◆ **Passage provided**
(begin)

AI & Startup Law
What is different about forming and funding a startup when the company is an AI company?
The fundamentals of forming a startup — entity choice, founder equity and vesting, the 83(b) election, IP assignment — are the same for an AI company, but two of them carry AI-specific traps. The IP assignment must explicitly capture model weights, fine-tuning artifacts, and training data, and fundraising diligence will probe data provenance and open-weight license thresholds that can reprice a round. Lysinski & Associates P.C. handles both the standard formation and the AI-specific layer.
What are the first legal steps for an AI startup?
The same core steps as any venture-track startup: choosing an entity (often a Delaware C-corporation for a company that expects to raise from VCs), issuing founder equity with vesting, making the 83(b) election on time, and getting a clean IP assignment from every founder and contractor. The firm's Startup Law resources cover these fundamentals in depth.
What is different for an AI company is not the checklist — it is the scope of the IP assignment, covered next.
Does my IP assignment cover my model weights and training data?
A standard software IP assignment often does not say so explicitly. For an AI company, the assignment should name model weights, fine-tuning artifacts, embeddings, prompts, and training data specifically, so there is no gap an investor's engineer can find later.
This is the single most common AI-formation gap. See the due-diligence and AI-generated-code pages.
Why does the 83(b) election matter, and when?

(end)

◆ **Problem set**
1. On the AI startup law page, why should an AI company's IP assignment name model weights, fine-tuning artifacts, embeddings, prompts, and training data specifically?
2. Give the taxonomy lines in the rows as a Markdown table with the columns Number and Line, leaving out blank lines. Begin at the first line of the rows and stop after the line that has "scientific name: Geniostoma waialealae".

◆ **Input data**
(begin)

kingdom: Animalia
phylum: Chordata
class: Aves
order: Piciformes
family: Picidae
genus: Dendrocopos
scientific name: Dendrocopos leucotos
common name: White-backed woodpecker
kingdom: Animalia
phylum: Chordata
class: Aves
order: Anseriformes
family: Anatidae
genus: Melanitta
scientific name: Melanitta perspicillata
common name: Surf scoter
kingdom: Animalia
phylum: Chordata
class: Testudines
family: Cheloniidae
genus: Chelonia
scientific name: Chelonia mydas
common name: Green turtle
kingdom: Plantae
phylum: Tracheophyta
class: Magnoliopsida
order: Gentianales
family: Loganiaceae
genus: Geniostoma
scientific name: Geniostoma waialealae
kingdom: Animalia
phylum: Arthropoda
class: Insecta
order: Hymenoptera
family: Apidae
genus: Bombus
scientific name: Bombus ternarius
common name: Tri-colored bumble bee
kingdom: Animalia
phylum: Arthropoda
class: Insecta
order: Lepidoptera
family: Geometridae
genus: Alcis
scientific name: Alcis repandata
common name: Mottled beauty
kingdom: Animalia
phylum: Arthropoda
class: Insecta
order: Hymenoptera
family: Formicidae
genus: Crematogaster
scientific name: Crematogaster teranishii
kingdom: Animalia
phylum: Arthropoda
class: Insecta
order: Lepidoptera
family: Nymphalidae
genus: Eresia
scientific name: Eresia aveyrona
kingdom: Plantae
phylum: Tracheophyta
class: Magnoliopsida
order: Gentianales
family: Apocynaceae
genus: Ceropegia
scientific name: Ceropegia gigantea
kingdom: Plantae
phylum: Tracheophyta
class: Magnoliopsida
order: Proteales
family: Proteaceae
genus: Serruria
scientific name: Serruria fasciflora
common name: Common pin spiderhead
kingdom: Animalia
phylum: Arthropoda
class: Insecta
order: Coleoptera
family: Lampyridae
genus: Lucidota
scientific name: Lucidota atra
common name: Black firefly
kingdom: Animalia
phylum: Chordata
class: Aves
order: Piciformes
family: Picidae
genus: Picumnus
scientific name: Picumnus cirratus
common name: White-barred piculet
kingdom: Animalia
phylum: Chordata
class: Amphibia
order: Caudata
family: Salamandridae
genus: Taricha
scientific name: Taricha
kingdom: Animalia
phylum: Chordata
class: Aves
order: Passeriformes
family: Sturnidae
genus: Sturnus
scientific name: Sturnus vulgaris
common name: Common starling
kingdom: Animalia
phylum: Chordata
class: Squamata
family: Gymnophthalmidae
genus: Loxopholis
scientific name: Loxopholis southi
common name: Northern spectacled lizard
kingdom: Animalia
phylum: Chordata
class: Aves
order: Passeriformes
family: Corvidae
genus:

(end)

◆ **Expected results**
1. A standard software IP assignment often does not state explicitly that it covers these items. Naming them specifically leaves no gap that an investor's engineer can find later.

2.
| Number | Line |
|---|---|
| 1 | kingdom: Animalia |
| 2 | phylum: Chordata |
| 3 | class: Aves |
| 4 | order: Piciformes |
| 5 | family: Picidae |
| 6 | genus: Dendrocopos |
| 7 | scientific name: Dendrocopos leucotos |
| 8 | common name: White-backed woodpecker |
| 9 | kingdom: Animalia |
| 10 | phylum: Chordata |
| 11 | class: Aves |
| 12 | order: Anseriformes |
| 13 | family: Anatidae |
| 14 | genus: Melanitta |
| 15 | scientific name: Melanitta perspicillata |
| 16 | common name: Surf scoter |
| 17 | kingdom: Animalia |
| 18 | phylum: Chordata |
| 19 | class: Testudines |
| 20 | family: Cheloniidae |
| 21 | genus: Chelonia |
| 22 | scientific name: Chelonia mydas |
| 23 | common name: Green turtle |
| 24 | kingdom: Plantae |
| 25 | phylum: Tracheophyta |
| 26 | class: Magnoliopsida |
| 27 | order: Gentianales |
| 28 | family: Loganiaceae |
| 29 | genus: Geniostoma |
| 30 | scientific name: Geniostoma waialealae |